The attacks have increased in recent months, said Medical Association president Abdul Ameer Hussein. He said his association could not keep track of all of them, but they include verbal and physical abuse and even stabbings.
Sheibani filed a complaint with police, but he said he had received threats from the people who beat him up to drop the case.
“They might attack me or my family,” Sheibani said, adding that he no longer left his house alone.
Doctors say the government has not taken tough enough action to protect them from violence, which they have faced for years even before the pandemic.
The health ministry said in a statement on Saturday that it would assign its legal division to file lawsuits against those who attacked health workers, as well as those medics who fell short in treating patients.
According to the Medical Association, at least 320 doctors have been killed since 2003, when US-led forces toppled President Saddam Hussein, ushering in years of sectarian violence and extremist insurgencies.
Thousands more have been kidnapped or threatened.
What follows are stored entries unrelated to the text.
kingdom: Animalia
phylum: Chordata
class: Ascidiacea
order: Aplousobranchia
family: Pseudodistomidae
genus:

Doctors and human rights activists say the state is so weak that it cannot bring doctor’s assailants to justice, especially if they come from a powerful tribe or belong to a militia.
“The government can’t protect doctors from tribes. Doctors end up dropping the cases because they receive threats,” said Hussein, adding that he often asks tribal leaders to mediate when a doctor is being threatened.
Doctors have gone on strike and protested in recent months over what they say is government inaction over the attacks.
Abbas Alaulddin, 27, a doctor in Baghdad who was assaulted last week by the family of a patient who died of COVID-19, said he was considering seeking asylum.